Trecho de origem:

---

O primeiro passo do método de causa e efeito de sete pontos é cultivar o reconhecimento de todos os seres sencientes como tendo sido nossas mães. Para fazer isso é necessário primeiro refletir sobre nossas vidas neste ciclo de existência sem princípio e que por muitas dessas vidas dependemos das nossas mães. Não existe um único ser vivo que você possa apontar de maneira definitiva como não tendo sido sua mãe no passado. Perceba todos os seres sencientes como se eles tivessem sido suas mães generosas. Se você for capaz de compreender a ausência de início das nossas vidas, você será capaz de entender que você tomou muitas formas de vida que precisavam de uma mãe. Você vai descobrir que não existe um único ser senciente que não foi sua mãe no passado.

Depois, examine se você ganha ou perde cultivando esse reconhecimento dos outros como mães. Uma vez que você está preocupado em cultivar bodicita, a aspiração altruísta, você deve reconhecer que se não tiver esse fator básico de reconhecimento dos outros como tendo sido suas mães, você não será bem-sucedido nesse cultivo. Logo, você perde ao não desenvolver esse reconhecimento.

 O reconhecimento dos outros como sendo seus entes mais queridos não precisa ser obrigatoriamente relacionado a reconhecê-los como mães. Como Maitreya recomenda em seu Abhisamayalankara, você também pode vê-los como tendo sido seus melhores amigos ou parentes mais próximos. Por exemplo, você pode ver todos os seres sencientes como seus pais, se você se relaciona melhor com seu pai do que com sua mãe, ou como seus filhos, por quem você sente a afeição mais profunda. O ponto é causar um efeito na sua mente e desenvolver um estado mental que possibilite que você perceba todos os seres vivos como os mais próximos objetos de afeição e bondade. É assim que se cultiva o reconhecimento de seres sencientes como tendo sido nossas mães.

---

Dados fornecidos:
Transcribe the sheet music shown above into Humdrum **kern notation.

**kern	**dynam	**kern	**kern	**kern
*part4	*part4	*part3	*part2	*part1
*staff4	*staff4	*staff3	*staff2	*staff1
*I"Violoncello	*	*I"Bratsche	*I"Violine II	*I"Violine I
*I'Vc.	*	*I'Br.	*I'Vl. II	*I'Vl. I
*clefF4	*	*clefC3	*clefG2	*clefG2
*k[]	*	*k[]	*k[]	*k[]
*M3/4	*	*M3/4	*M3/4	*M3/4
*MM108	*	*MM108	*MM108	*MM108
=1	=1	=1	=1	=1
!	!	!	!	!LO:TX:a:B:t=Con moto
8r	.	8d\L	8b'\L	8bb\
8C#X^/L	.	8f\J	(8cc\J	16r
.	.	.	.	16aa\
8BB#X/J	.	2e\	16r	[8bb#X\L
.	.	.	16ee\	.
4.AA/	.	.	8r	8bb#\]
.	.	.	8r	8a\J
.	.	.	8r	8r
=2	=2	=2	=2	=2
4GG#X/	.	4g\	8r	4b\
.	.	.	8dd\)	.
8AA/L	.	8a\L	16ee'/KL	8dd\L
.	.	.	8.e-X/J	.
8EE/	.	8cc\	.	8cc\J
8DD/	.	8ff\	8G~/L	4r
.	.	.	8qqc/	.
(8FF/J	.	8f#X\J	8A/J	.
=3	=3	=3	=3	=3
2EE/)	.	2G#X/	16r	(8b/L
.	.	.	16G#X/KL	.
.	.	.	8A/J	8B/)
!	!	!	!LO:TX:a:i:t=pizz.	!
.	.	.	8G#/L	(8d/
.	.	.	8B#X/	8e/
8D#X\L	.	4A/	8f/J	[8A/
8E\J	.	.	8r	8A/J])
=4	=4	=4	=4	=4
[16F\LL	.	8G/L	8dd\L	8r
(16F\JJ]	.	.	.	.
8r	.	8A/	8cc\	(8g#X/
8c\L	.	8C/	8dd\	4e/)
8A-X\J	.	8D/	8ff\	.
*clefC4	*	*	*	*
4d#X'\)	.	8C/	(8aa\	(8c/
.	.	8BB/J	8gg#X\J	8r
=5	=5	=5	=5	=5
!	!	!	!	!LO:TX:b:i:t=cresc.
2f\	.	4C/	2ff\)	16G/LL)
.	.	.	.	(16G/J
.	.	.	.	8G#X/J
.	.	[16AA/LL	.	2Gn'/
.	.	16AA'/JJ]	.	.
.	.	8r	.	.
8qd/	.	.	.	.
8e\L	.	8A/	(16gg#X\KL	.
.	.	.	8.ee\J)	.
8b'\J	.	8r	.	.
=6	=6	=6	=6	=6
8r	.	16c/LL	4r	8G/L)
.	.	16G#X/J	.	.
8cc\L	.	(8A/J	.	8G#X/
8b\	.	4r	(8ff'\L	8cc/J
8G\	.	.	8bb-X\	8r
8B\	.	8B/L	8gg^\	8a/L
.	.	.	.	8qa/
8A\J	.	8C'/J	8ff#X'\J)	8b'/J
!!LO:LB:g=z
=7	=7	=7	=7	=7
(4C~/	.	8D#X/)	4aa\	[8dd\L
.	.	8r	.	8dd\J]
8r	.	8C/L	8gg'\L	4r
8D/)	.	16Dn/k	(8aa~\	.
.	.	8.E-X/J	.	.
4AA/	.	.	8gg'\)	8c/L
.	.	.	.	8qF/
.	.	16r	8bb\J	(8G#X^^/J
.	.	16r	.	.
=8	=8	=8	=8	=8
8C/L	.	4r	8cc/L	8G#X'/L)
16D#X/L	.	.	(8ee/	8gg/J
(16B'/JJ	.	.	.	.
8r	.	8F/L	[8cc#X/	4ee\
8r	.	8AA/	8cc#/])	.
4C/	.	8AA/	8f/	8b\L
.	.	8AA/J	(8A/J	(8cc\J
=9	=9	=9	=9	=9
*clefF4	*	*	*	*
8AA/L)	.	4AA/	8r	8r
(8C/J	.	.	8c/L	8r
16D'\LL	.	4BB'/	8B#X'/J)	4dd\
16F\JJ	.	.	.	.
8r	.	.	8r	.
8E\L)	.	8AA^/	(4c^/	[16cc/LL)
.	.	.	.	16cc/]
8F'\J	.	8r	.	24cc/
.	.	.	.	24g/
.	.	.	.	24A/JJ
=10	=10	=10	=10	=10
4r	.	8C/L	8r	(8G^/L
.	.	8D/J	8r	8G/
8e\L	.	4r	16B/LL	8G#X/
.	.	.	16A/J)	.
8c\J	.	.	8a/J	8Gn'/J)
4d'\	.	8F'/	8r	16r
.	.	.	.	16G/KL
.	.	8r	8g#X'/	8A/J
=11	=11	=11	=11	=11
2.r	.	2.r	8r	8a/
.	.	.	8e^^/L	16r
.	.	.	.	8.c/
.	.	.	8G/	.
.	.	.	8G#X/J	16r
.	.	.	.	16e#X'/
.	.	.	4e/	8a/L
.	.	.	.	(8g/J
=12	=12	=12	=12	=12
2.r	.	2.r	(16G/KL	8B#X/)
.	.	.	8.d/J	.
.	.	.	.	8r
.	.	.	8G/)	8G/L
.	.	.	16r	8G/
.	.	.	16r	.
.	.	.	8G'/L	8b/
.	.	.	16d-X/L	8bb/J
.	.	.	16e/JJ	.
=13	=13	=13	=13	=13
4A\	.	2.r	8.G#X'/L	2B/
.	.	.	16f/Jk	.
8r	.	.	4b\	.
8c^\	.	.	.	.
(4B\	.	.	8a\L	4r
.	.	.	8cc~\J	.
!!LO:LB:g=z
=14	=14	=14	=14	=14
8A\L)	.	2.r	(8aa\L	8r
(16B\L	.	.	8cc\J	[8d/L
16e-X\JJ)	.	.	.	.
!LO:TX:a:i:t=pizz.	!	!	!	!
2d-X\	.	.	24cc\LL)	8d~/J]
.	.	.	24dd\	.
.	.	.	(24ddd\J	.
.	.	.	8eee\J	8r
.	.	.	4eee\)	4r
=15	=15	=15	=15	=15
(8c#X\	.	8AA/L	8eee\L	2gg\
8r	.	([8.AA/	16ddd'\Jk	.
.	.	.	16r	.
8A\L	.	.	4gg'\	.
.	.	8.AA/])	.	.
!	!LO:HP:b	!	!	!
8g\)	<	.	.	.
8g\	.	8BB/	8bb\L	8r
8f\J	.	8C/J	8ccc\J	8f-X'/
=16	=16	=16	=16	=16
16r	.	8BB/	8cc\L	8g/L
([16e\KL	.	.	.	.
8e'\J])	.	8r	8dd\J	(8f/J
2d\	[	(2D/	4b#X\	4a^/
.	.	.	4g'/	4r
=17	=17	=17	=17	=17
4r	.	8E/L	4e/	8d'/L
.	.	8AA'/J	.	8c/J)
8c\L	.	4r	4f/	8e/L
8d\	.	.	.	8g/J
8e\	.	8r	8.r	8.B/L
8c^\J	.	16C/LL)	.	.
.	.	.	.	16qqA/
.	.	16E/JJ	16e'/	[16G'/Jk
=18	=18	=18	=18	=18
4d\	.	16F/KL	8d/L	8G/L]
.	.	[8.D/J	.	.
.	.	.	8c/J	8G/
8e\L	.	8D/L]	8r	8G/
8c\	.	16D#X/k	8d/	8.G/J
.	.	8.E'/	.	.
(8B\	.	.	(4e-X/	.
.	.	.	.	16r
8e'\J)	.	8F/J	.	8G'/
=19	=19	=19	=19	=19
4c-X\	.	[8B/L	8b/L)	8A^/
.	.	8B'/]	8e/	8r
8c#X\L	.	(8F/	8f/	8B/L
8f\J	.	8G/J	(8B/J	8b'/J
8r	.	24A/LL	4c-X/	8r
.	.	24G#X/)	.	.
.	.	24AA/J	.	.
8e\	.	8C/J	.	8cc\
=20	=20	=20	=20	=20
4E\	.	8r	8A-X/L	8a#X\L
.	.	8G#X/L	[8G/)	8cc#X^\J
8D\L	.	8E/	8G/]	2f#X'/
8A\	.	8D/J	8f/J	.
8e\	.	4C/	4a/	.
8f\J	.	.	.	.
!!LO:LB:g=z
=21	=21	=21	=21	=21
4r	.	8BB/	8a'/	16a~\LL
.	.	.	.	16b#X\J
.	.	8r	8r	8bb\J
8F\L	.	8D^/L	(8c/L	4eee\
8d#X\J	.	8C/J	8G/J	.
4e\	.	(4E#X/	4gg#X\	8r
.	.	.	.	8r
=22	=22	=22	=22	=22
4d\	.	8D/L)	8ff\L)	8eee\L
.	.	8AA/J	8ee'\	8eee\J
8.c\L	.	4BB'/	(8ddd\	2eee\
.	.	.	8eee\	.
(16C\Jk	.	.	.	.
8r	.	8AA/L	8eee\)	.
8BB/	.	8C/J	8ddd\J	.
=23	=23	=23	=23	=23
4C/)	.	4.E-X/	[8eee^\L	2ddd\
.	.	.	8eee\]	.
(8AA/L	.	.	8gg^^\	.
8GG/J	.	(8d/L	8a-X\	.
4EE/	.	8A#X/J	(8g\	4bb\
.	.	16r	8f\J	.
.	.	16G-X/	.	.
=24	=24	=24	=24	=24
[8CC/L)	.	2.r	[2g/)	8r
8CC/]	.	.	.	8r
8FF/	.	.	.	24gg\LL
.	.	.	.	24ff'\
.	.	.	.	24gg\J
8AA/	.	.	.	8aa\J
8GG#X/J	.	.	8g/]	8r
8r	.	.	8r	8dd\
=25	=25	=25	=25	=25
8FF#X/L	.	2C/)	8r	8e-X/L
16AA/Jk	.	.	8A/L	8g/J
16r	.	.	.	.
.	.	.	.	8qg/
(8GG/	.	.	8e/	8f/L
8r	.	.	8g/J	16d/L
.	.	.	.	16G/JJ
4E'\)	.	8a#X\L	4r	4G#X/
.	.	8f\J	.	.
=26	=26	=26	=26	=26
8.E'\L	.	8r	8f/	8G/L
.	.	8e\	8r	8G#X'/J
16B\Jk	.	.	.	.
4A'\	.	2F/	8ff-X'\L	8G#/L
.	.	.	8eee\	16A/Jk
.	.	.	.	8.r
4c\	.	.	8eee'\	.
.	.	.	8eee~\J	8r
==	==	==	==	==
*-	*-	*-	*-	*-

---

Tarefas propostas:
(a) Reproduza sem alterações a parte do trecho sobre ver os seres como mães que começa em "Depois, examine se" e termina em "desenvolver esse reconhecimento.".
(b) Responda com base no trecho sobre ver os seres como mães:
(i) Qual é o primeiro passo do método de causa e efeito de sete pontos?
(ii) Em que obra Maitreya recomenda ver os outros como melhores amigos ou parentes mais próximos?
(iii) Sem o reconhecimento dos outros como mães, em que cultivo a pessoa não será bem-sucedida?
(c) Escreva a parte seguinte do trecho sobre ver os seres sencientes como mães, a partir de onde ele para.

Respostas por tarefa:
(a)
Depois, examine se você ganha ou perde cultivando esse reconhecimento dos outros como mães. Uma vez que você está preocupado em cultivar bodicita, a aspiração altruísta, você deve reconhecer que se não tiver esse fator básico de reconhecimento dos outros como tendo sido suas mães, você não será bem-sucedido nesse cultivo. Logo, você perde ao não desenvolver esse reconhecimento.

(b)
(i) Cultivar o reconhecimento de todos os seres sencientes como tendo sido nossas mães.
(ii) No Abhisamayalankara.
(iii) No cultivo de bodicita, a aspiração altruísta.

(c)
  1. Recordando a bondade de todos os seres

 

A próxima meditação é sobre recordar a bondade de todos os seres. Para isso, você deve visualizar a pessoa de quem você se sente mais próxima — pode ser sua mãe ou seu pai — quando ela ou ele for bastante velho. Visualize essa pessoa claramente numa idade em que ela ou ele dependa da cooperação e ajuda de outros. Fazer isso tem um significado especial, pois fará sua meditação mais poderosa e efetiva.

Então pense que a sua mãe, por exemplo, foi sua mãe não somente nesta vida, mas também em vidas passadas. Particularmente nesta vida, a bondade dela foi sem fronteiras na hora do seu nascimento e antes, durante a gestação, ela teve que passar por diversas dificuldades e mesmo depois do nascimento, sua afeição foi tanta que ela foi capaz de submeter sua própria felicidade e seu próprio prazer em função do prazer e da felicidade de seu filho. No momento do seu nascimento ela se sentiu feliz como se tivesse encontrado um tesouro, e de acordo com suas próprias capacidades, ela protegeu você. Você foi então protegido até que fosse capaz de se sustentar sozinho.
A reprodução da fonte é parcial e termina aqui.